Not an expert but I have a little bit of knowledge, so here’s my take:
The 2 parameter model works exactly as you would expect - take any point on the curve, take off your FTP and divide by the time in seconds gives you W’. The trouble with that model is that you can’t actually produce the power it thinks you can at very short durations: 10 seconds at 2816 Watts! No chance.
This model assumes that when you deplete W’ at any given power output, you will be unable to continue pedelling which is only correct in one sense: you can’t continue to pedal at that particular intensity.
Now, I’m not particularly familiar with the 3 parameter model, which, as you described, does not follow the same pattern.
Here is a comparison between the actual power curve and the constant work above FTP curve:
They start diverging significantly once you get down to about 180 seconds. It makes intuative sense that you could never output a wattage of 25000 for a single second or 5000 for 5 seconds etc so there is some sort of degradation of W’ in the very short durations.
Less obviously, there is also a reduction in W’ even much further along the curve which isn’t so intuative.

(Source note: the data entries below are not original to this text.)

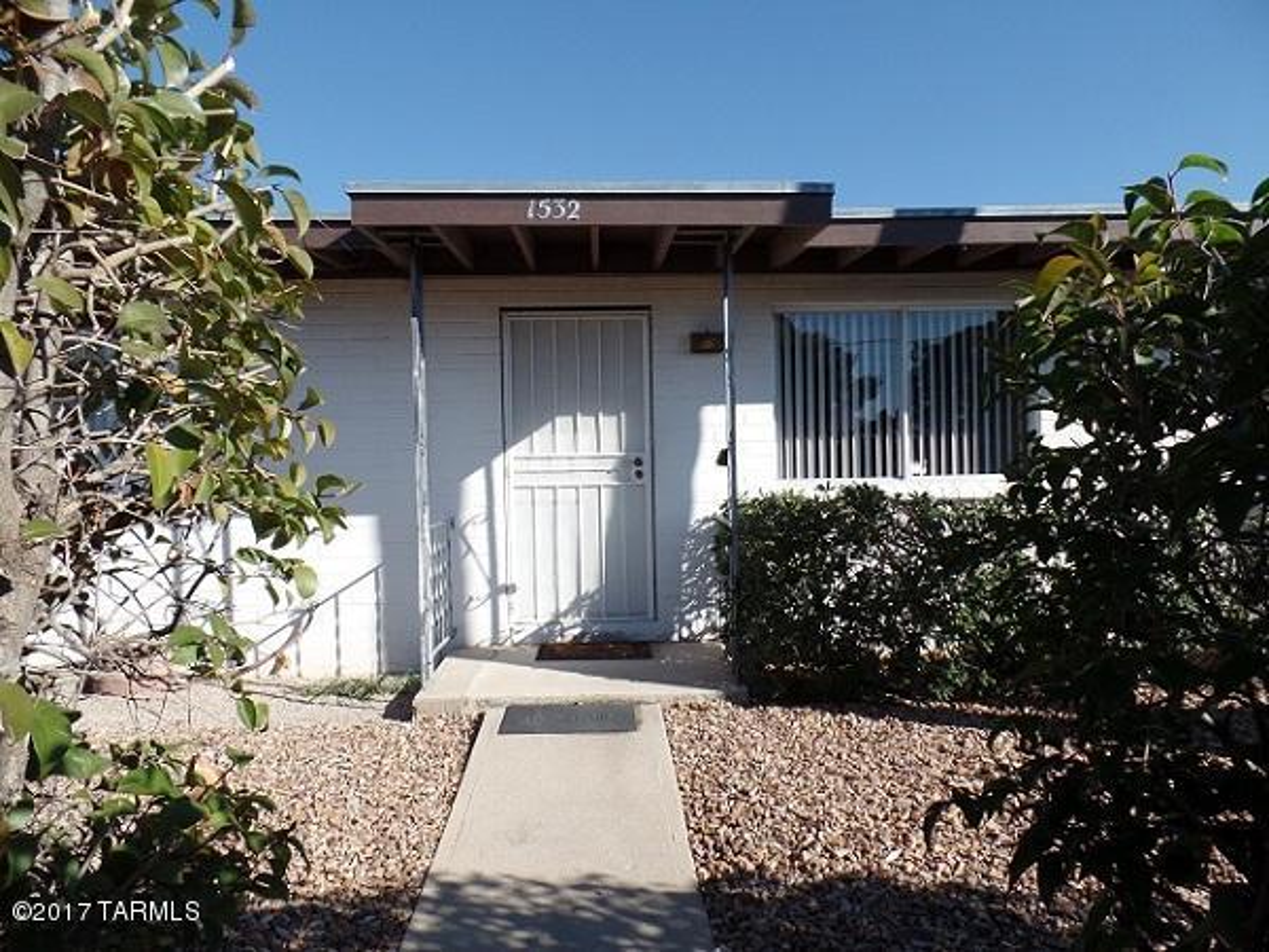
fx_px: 843
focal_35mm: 23
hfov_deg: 73.9
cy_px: 476
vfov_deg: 58.9
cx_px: 634
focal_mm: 4.1
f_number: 3.5
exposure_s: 1/750
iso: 80
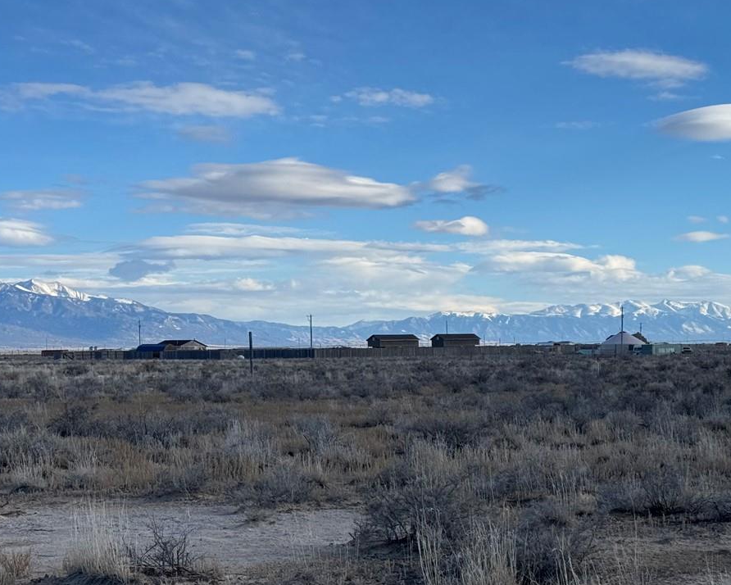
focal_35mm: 84
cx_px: 447
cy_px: 364
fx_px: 1818
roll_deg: +1.6
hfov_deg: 22.7
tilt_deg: -2.5
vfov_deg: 18.3
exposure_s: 1/4049
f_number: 1.78
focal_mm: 6.76
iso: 64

Above I referred to not being able to continue pedalling at the same intensity once you hit the point on the model curve (assuming it is correct), but that doesn’t mean you can’t continue to pedal above FTP, it just means that your ability to continue producing, say 400 Watts is compromised. This is due to being not only being limited by the amount of energy that you can use, but also by the rate that you can use it. In this case you get to a point where you can no longer produce 400 Watts, but can continue to produce 399, 398, 397 etc for a few seconds each until you finally get down to your threshold. This energy is also part of W’ but can never be represented on the power duration curve because it’s imposible to deplete it fully at a single intensity.
Now, I must admit that my knowledge of this comes from learning about Xert and that may well be different to Morton’s model in the exact detail (no doubt it is) but it shows exactly the same sort of ‘behaviour’.
Mike